As of December 15, 20201, the Brazilian Superior Court of Justice (STJ) decided that it is necessary to verify on a case-by-case basis whether services provided by foreign persons are to be considered independent professional services2 or services, with embedded royalties3, for Double Tax Treaty applicability (in what concerns OECD Model DTTs).
Whereas before such remittances abroad would be automatically treated as foreign corporate profits (article 7 of OECD Model DTTs), and therefore be exempt from Withholding Income Taxation (IRRF)4; under this new case law, Brazilian tax Authorities may request that taxpayers demonstrate/prove that no other possible treatment can be attributed to these remittances.

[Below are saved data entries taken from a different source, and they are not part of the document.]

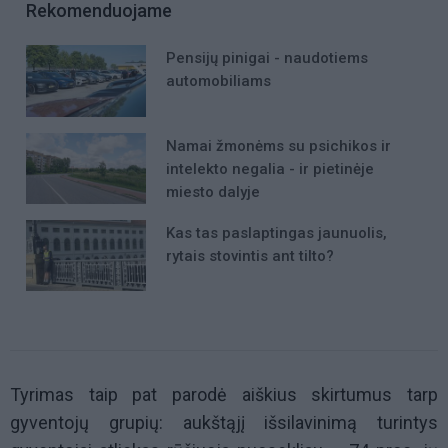
Rekomenduojame
Pensijų pinigai - naudotiems
automobiliams
Namai žmonėms su psichikos ir
intelekto negalia - ir pietinėje
miesto dalyje
Kas tas paslaptingas jaunuolis,
rytais stovintis ant tilto?
Tyrimas taip pat parodė aiškius skirtumus tarp
gyventojų grupių: aukštąjį išsilavinimą turintys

Hence, extra care is recommended as to guarantee that payments, for services provided to Brazil, are actually treated as foreign corporate profits by Brazilian Tax Authorities, and not as royalties or other taxable payments.
1. When the 2nd Panel of the STJ granted Special Appeal No. 1,759,081/SP, filed by the National Treasury, which deals with the collection of IRRF on remittances abroad for payment of services and technical assistance.
2. Art. 14 of the OECD Model Convention.
3. Art. 12 of the OECD Model Convention.
4. As a result of the application of Brazilian signed DTTs.